Mauritanie : deux ans de prison pour le blogueur condamné pour blasphème
Cheikh Ould Mohamed Ould Mkheitir échappe à la peine de mort. Il a été condamné ce jeudi, en appel, à deux ans de prison. En première instance il avait été condamné à la peine de mort pour un billet de blog jugé blasphématoire, mais le jugement avait été cassé par la Cour suprême.
La Cour d’appel de Nouadhibou a rendu son verdict en début d’après-midi, ce jeudi : Cheikh Ould Mohamed Ould Mkheitir est condamné à deux ans de prison et 60 000 ouguiyas (146 euros) pour avoir publié un billet de blog jugé blasphématoire. Le jeune blogueur Mauritanien, âgé d’une trentaine d’années, était incarcéré depuis janvier 2014, au départ poursuivi pour « apostasie » avant que les charges ne soient requalifiées en « mécréance ».
Dans la salle d’audience, le prononcé du jugement a été accueilli par des cris des partisans de la peine de mort, venus nombreux, et auxquels la cour avait refusé de se constituer partie civile dans ce procès. Des femmes pleuraient à chaudes larmes et des insultes fusaient contre la cour et le gouvernement, accusés par une partie de l’assistance « d’avoir choisi le camp de l’Occident contre celui du prophète », selon des témoins cités par l’Agence France-Presse.
La tension était telle – la ville est quadrillée depuis ce matin par les forces de l’ordre – que les avocats de la défense ont dû être escortés par des policiers pour sortir du tribunal.
« Propos blessants et diffamatoires envers le prophète Mahomet »
Mercredi, dans son réquisitoire le procureur général a requis la peine maximale, estimant que le jeune homme, détenu depuis bientôt quatre ans, « ne saurait être excusé pour ses propos blessants et diffamatoires envers le prophète Mahomet ».
À l’ouverture de son procès, le prévenu, Cheikh Ould Mohamed Ould Mkheitir, également identifié comme Mohamed Cheikh Ould Mohamed, a reconnu avoir « décelé dans son article des erreurs, qu’il avait immédiatement corrigées dans un autre article ». Il a également exprimé « tout son repentir et ses excuses » et assuré la cour de sa « foi en Allah et en son prophète ».
Le procureur a affirmé qu’il avait « accusé le prophète d’injustice flagrante, mis en doute l’équité de ses jugements et de ses décisions et que de ce fait, il mérite la peine de mort ».

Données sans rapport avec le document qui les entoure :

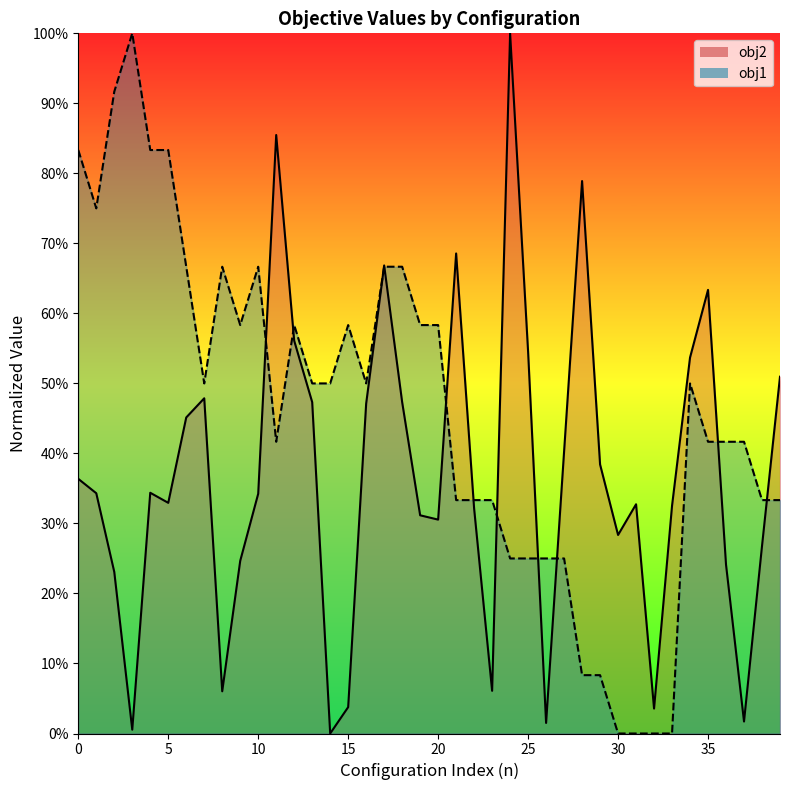

Where is obj2 nearest to the value 0?

14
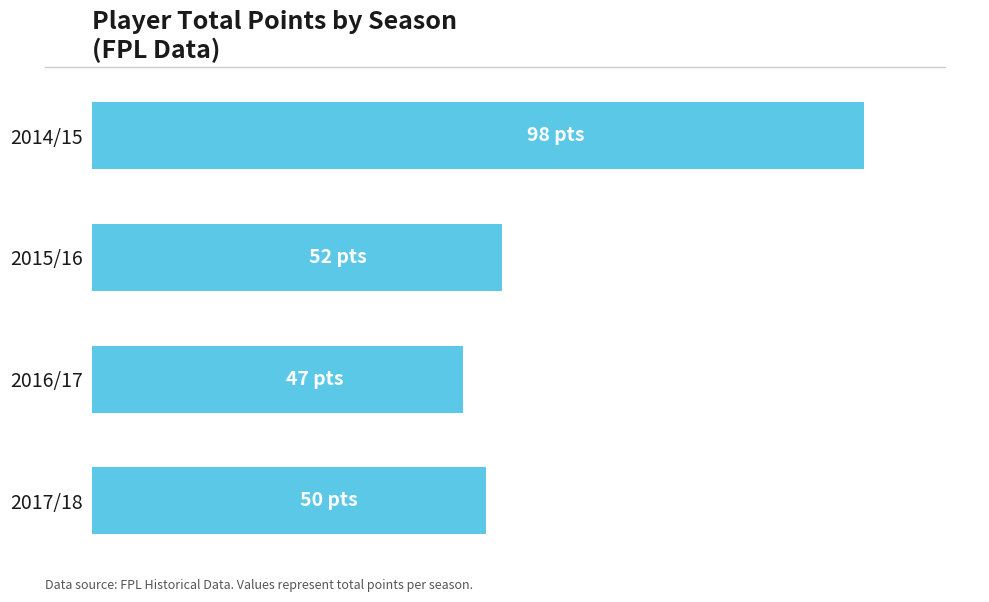

Does the chart contain any negative values?

No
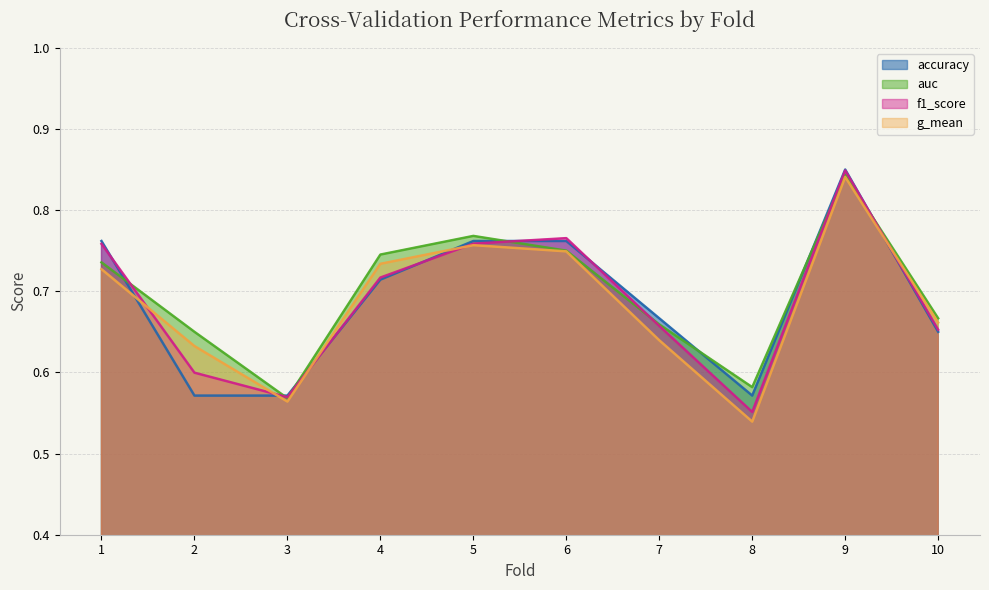

What is the value of the f1_score point at the 6th from the left?

0.8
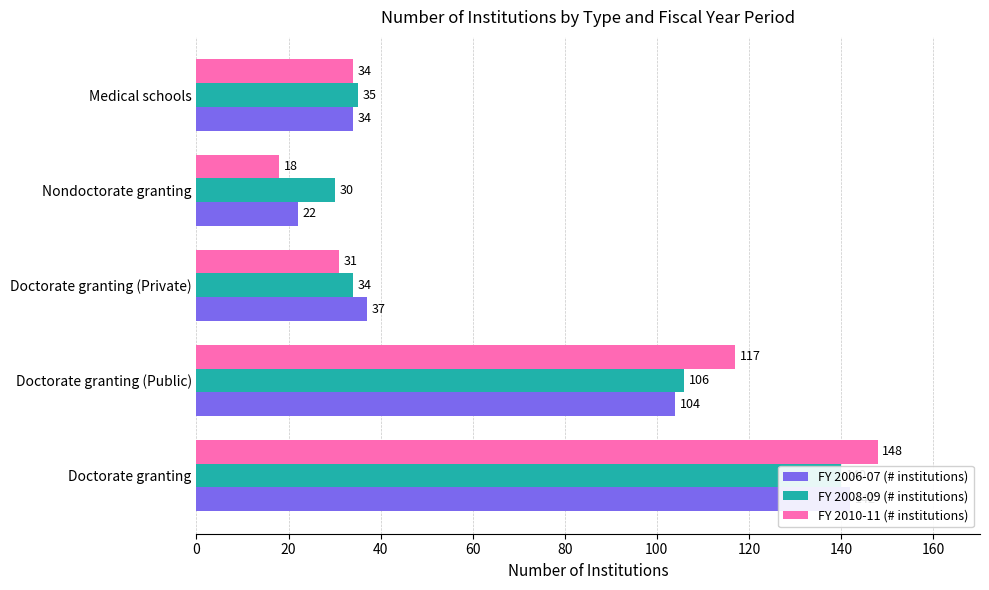

Reading right to left, transcribe all the data shown in this chart.

FY 2006-07 (# institutions): 34	22	37	104	142
FY 2008-09 (# institutions): 35	30	34	106	140
FY 2010-11 (# institutions): 34	18	31	117	148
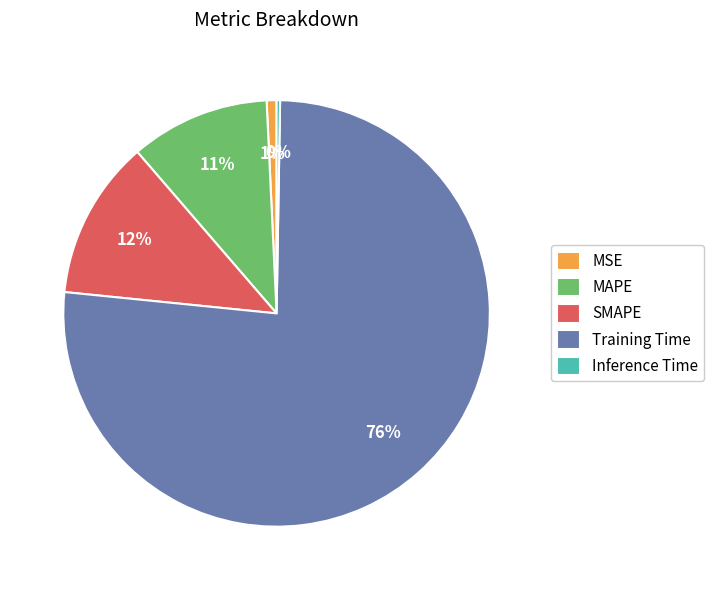

Between Training Time and MAPE, which is larger?

Training Time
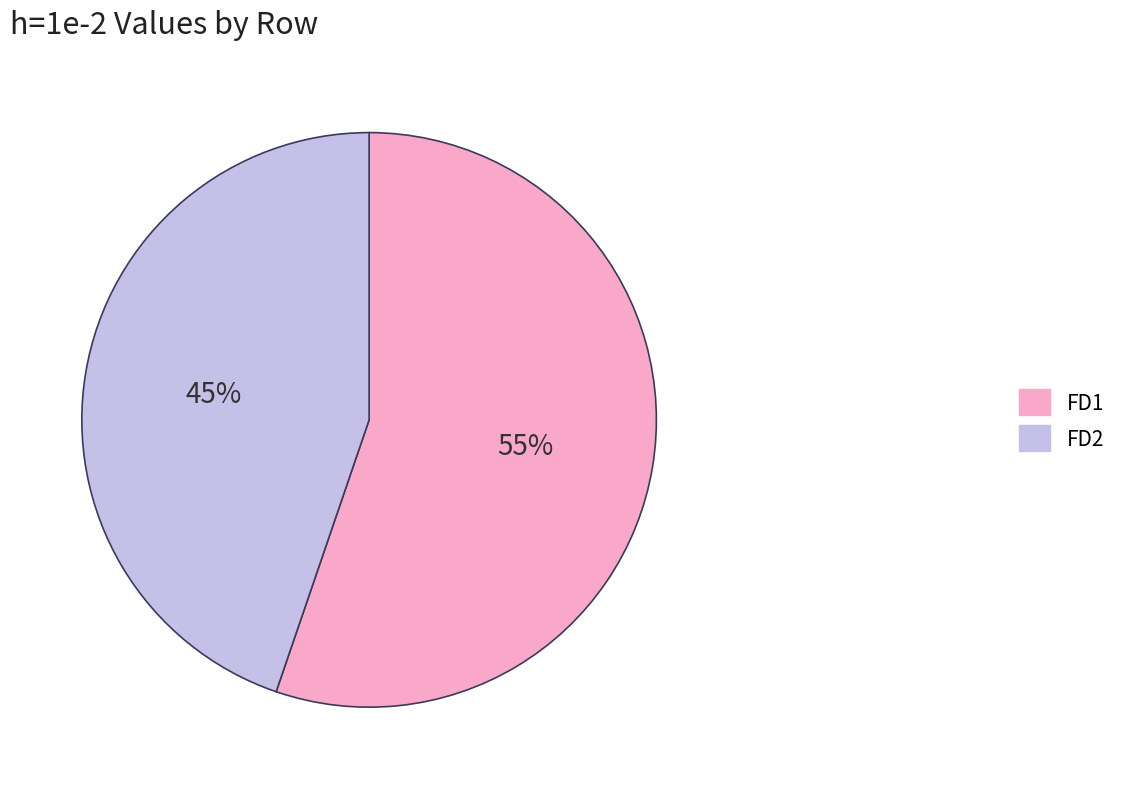

True or false: FD1 accounts for 55% of the total.

True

« Le prophète a bien excusé de son vivant ceux qui lui ont tenu des propos similaires, mais il n’est plus là parmi nous pour accorder sa grâce et nous devons appliquer la sentence extrême contre le fauteur », a-t-il soutenu.
Les avocats de la défense ont demandé à la cour de tenir compte de ses regrets et excuses sincères, d’annuler sa condamnation et de lui accorder des réparations « pour les souffrances qu’il a subies ». La cour d’appel a annoncé qu’elle rendrait son verdict ce 9 novembre.
« Prisonnier d’opinion »
Les organisations de défense des droits de l’homme Amnesty International et Human Rights Watch (HRW) avait une fois de plus appelé le 7 novembre à la cassation définitive de la condamnation de Cheikh Ould Mohamed Ould Mkheitir et à l’abandon des poursuites.

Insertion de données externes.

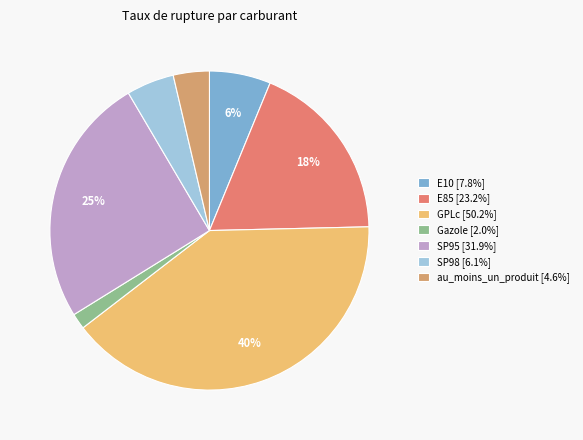

Is there any slice that represents more than half of the pie?

No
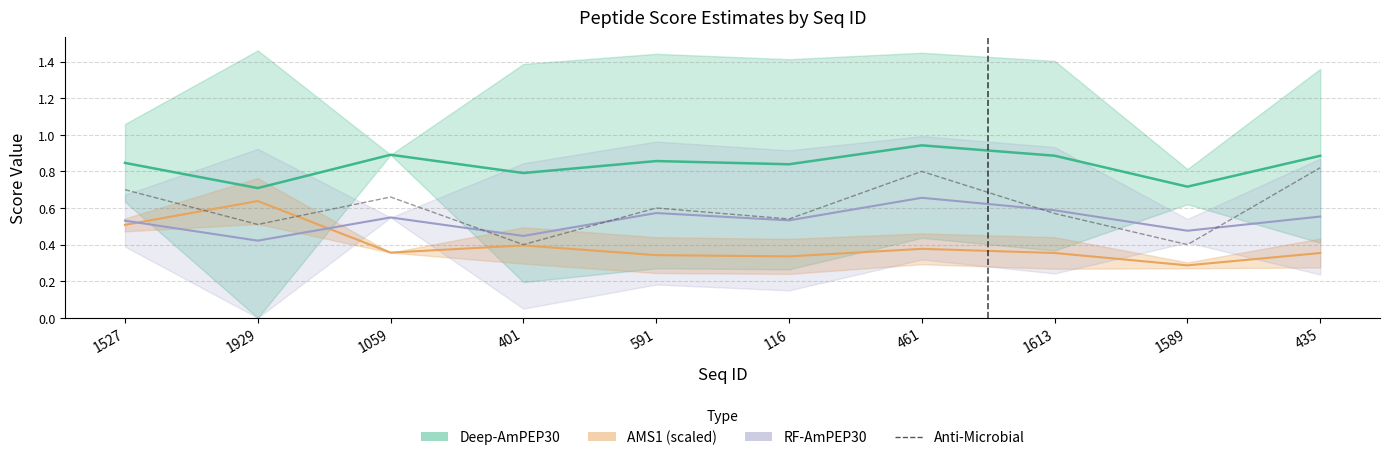

Reading left to right, what are all the values shown in this chart?

1527=0.7	1929=0.5	1059=0.7	401=0.4	591=0.6	116=0.5	461=0.8	1613=0.6	1589=0.4	435=0.8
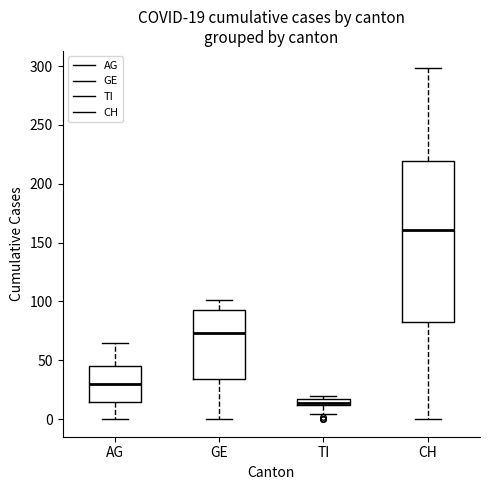

Which box is the tallest, from its lower edge to its upper edge?

CH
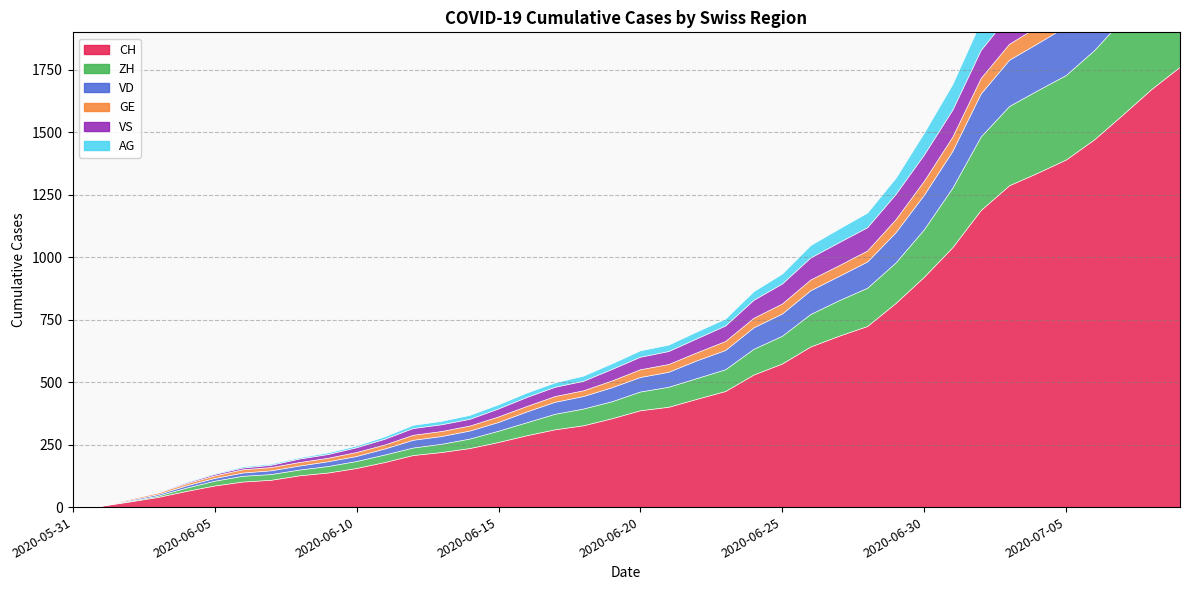

True or false: CH and AG intersect in this chart.

False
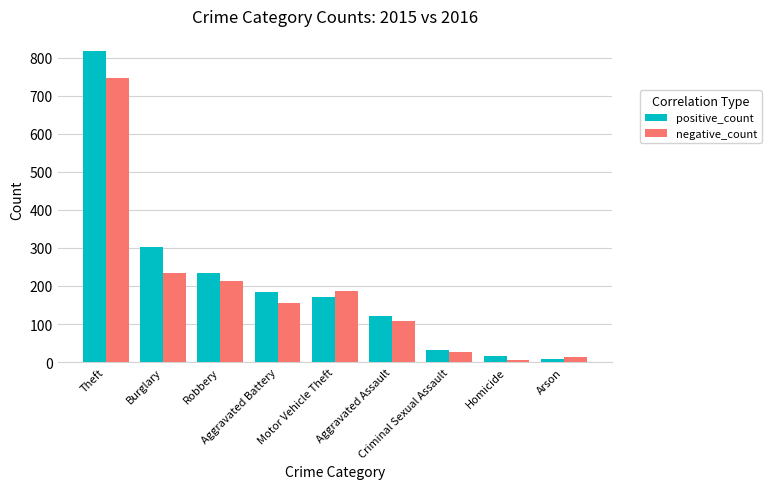

True or false: negative_count has a value of 155 at Aggravated Battery.

True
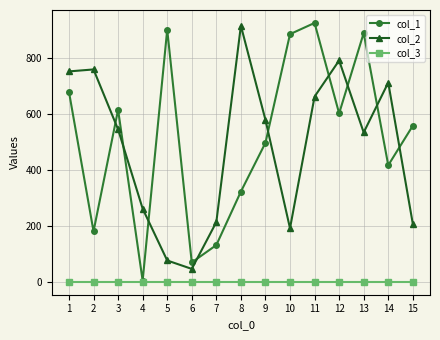

Which series has the widest spread of values?

col_1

#Mauritania should repeal outrageous death sentence against blogger Mohamed Ould Mkhaitir, charged with “disbelief”https://t.co/s2KmWasMWB pic.twitter.com/qK6UrafRJn
— HRW California (@HRWSoCal) November 7, 2017
Le prévenu est un « prisonnier d’opinion, en détention depuis trois ans uniquement pour avoir exercé son droit à la liberté d’expression et s’être élevé contre la discrimination », affirmait Amnesty dans un communiqué.
« Apostasie »
Dans son article, le jeune homme critiquait l’utilisation de la religion pour justifier certaines discriminations dans la société mauritanienne, rappellent les ONG. Devant la cour, Mohamed Ould Mkheitir a dénoncé le traitement dont est selon lui victime sa communauté, les Maalmines, les forgerons, tant au plan social que religieux.

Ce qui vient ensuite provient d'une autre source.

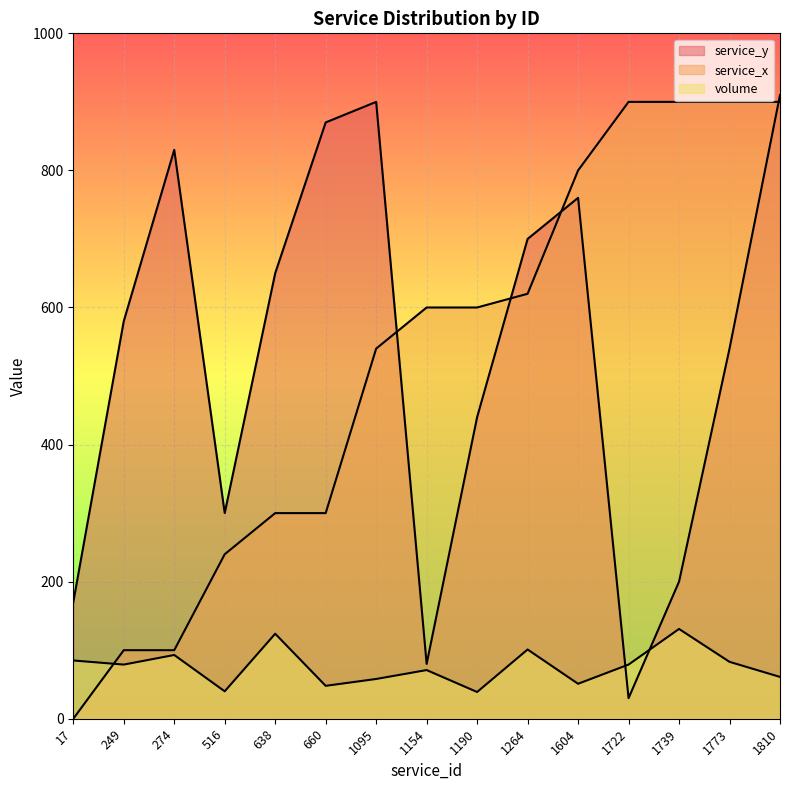

How many series are shown in this chart?

3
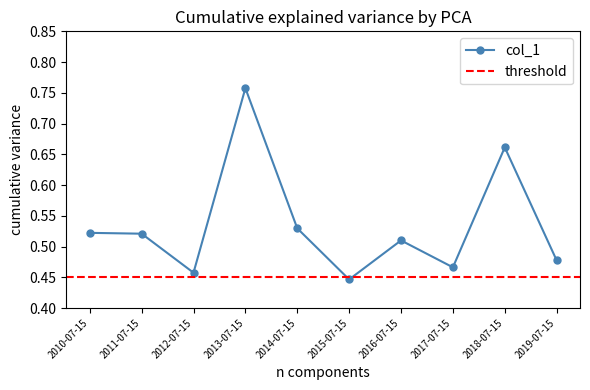

Does the chart display data point markers on the line(s)?

Yes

En première instance, il avait été reconnu coupable d’apostasie et condamné à mort le 24 décembre 2014 par la Cour criminelle de Nouadhibou.
Le 21 avril 2016, la cour d’appel de Nouadhibou avait confirmé la peine de mort mais en requalifiant les faits en « mécréance », une accusation moins lourde prenant en compte son repentir, puis renvoyé son dossier devant la Cour suprême, qui avait ordonné en janvier la tenue d’un nouveau procès devant une cour d’appel autrement composée.
La peine capitale n’a plus été appliquée en Mauritanie depuis 1987. Cette affaire est le premier cas de condamnation à mort pour apostasie dans le pays.